У меня, часом, не жар начинается? Не хватало еще простудиться!

Холод пробирал до костей, и я не стала больше ждать. Улучив момент, когда во дворе никого не было, выскользнула из-под садовой скамьи, забралась в грузовые сани и втиснулась между кофрами. Их стенки, обитые толстой кожей, еще хранили остатки тепла. Снаружи задувал ветер, и все равно было так хорошо, что я зажмурилась от удовольствия.

Погрузили последний сундук. Дверцы захлопнулись, клацнул замок, внутри стало темно. Я сказала себе, что тревожиться не о чем. Спереди, за головой кучера есть окошко с раздвижной деревянной заслонкой. Если понадобится, я сумею открыть ее изнутри – на что кошке лапы с ког- тями?

Но когда во дворе послышался грубый, как наждак, голос матушки Гиннаш, стало жутко до дрожи в печенках. Вдруг она почует меня, как почуяла тогда, у окна? Я же тут как мышь в мышеловке!..

Наконец тронулись. Я сидела, будто на иголках, прислушиваясь к каждому шороху, а перед глазами снова и снова вставал момент, когда со старушечьих пальцев слетала, устремляясь ко мне, зловещая черная пыль.

Знала ли ведьма, что я оборотень или наложила свое заклятие просто на всякий случай?

Так или иначе, путешествовать в ее компании – отчаянный риск. Но другую оказию надо еще найти, а на дворе не лето.

Скоро я ощутила это сполна. Ветер в возок не задувал, снег не залетал, но мороз проникал сквозь все преграды, постепенно выстуживая багаж и пол под лапами, заползая ледяными щупальцами под мою тоненькую шубку.

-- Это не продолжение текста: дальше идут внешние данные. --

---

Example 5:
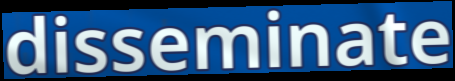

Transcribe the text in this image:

disseminate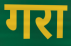
गराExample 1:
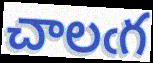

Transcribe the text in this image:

చాలఁగ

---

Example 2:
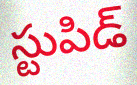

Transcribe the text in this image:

స్టుపిడ్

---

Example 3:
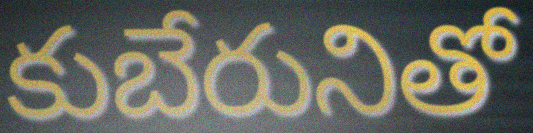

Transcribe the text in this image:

కుబేరునితో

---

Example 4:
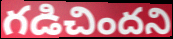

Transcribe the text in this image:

గడిచిందని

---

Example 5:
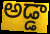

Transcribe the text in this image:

అడ్డా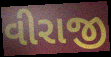
વીરાજી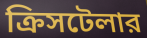
ক্রিসটেলার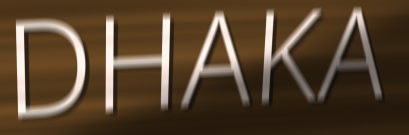
DHAKAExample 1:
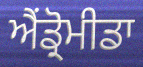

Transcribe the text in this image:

ਐਂਡ੍ਰੋਮੀਡਾ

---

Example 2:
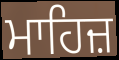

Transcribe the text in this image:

ਮਾਹਿਜ਼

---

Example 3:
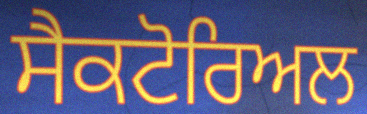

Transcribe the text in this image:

ਸੈਕਟੋਰਿਅਲ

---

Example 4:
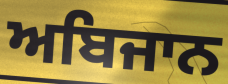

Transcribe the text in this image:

ਅਬਿਜਾਨ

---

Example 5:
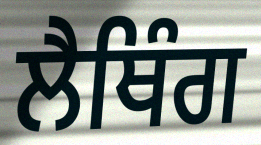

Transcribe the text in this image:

ਲੈਥਿੰਗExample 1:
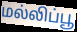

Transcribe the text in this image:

மல்லிப்பூ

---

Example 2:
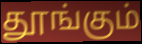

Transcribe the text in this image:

தூங்கும்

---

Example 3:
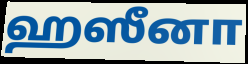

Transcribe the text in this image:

ஹஸீனா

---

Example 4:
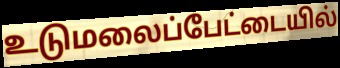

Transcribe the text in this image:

உடுமலைப்பேட்டையில்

До первой остановки было еще терпимо.

Судя по звукам и запахам снаружи, Льеты завернули в придорожный трактир. Движение за стенками возка не затихало ни на миг, и я не решилась выйти. Вдруг стану двигать заслонку, а кто-нибудь заметит?

Выехали часа через два. Льеты, небось, успели не только отобедать с толком, но и у камина посидеть, газеты почитать, кавалер еще и стопочку пропустил, а бедная кошка тут хоть околей!..

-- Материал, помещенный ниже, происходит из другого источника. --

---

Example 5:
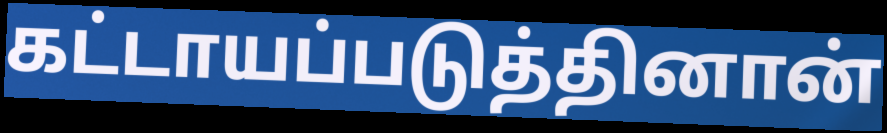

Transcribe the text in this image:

கட்டாயப்படுத்தினான்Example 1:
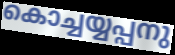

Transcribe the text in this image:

കൊച്ചയ്യപ്പനു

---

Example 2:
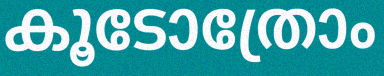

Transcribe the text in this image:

കൂടോത്രോം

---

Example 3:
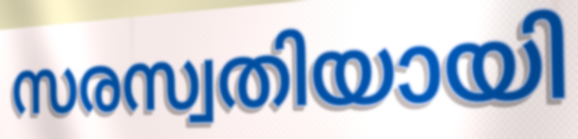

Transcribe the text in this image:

സരസ്വതിയായി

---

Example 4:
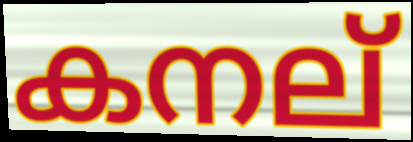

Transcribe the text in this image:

കനല്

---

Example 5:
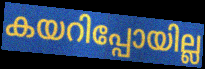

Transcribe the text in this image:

കയറിപ്പോയില്ലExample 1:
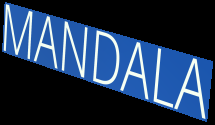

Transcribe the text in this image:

MANDALA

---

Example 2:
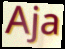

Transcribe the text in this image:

Aja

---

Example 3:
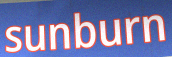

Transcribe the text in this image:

sunburn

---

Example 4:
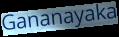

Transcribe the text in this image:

Gananayaka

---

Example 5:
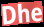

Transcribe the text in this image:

Dhe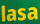
lasaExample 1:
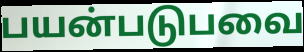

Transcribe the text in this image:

பயன்படுபவை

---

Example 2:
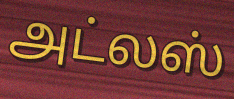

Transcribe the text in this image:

அட்லஸ்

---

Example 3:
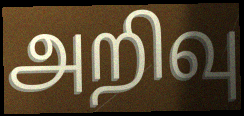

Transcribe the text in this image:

அறிவு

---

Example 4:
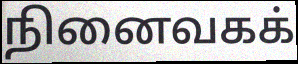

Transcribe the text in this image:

நினைவகக்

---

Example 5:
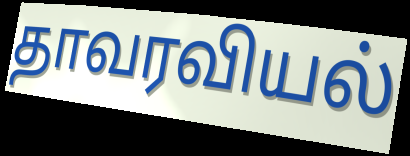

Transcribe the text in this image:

தாவரவியல்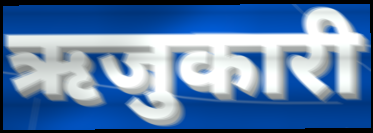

К моменту второй остановки я уже клацала зубами, трясясь, как цуцик. Живот свело от голода, очень хотелось в отхожее место.

Как только кучер, проследив, чтобы коням задали корм, ушел в тепло вслед за господами, я вскарабкалась по сундукам и с пятой попытки сумела-таки сдвинуть заслонку.

Уже смерклось. Снег давно перестал идти, трактирный двор был неплохо укатан.

В дальней его части, в открытом загоне, окруженном бревенчатой изгородью, дремали полдюжины ломовых мамок – совсем не таких ухоженных, как Фин и Фан господина Лердсона. Их кудлатая шерсть давно потеряла белизну, на боках смерзлась в грязные сосульки. Животные лежали, подогнув под себя ноги и свернув мохнатые хоботы наподобие пожарных шлангов. Умаялись за день, бедняги. Бивни мамок упирались в землю, уши обвисли, будто клочья овчины на заборе, дыхание наполняло двор шумом и рокотом.

 

У трактира сновали люди, но до кошки, выбравшейся из оконца крытой повозки, никому дела не было. Длинное здание манило желтыми окнами и ароматами съестного. Я отыскала заднюю дверь и уселась у крыльца.

Думала, придется учиться красть еду. Но не понадобилось.

Кухонная девчонка, посланная выплеснуть помои, не осталась равнодушна к моему мурлыканью. Даже впустила в тепло.

Она и сама была как бездомный котенок. Одежонка вся штопаная, на грязных тощих ногах деревянные башмаки.

Интересно, штопала сама? Стежочки мелкие, ровные.

Девочка принесла похлебки, и я принялась за еду, стараясь не думать, что раскисшее месиво наверняка слито из чужих мисок.

– Подожди, – шепнула девочка. – Сейчас за косточкой сбегаю…

– Я т-те дам косточку! – прогрохотало над головой. Грубо, сипло, да с бранными перекатами.

Мимо по коридорам все время кто-то топал, скрипел половицами, и сперва я не придала значения тяжелым мужским шагам. Но услышала их, уловила вонь перегара и кислого пота, вовремя поняла, что все это приближается, и сумела увернуться от кованого сапога – только миска загрохотала, разметав по полу остатки похлебки.

А мою спасительницу застали врасплох. Косматый бугай с налитой кровью рожей влепил ей такую затрещину, что девочка упала, а он шагнул ближе, собираясь поддать ногой.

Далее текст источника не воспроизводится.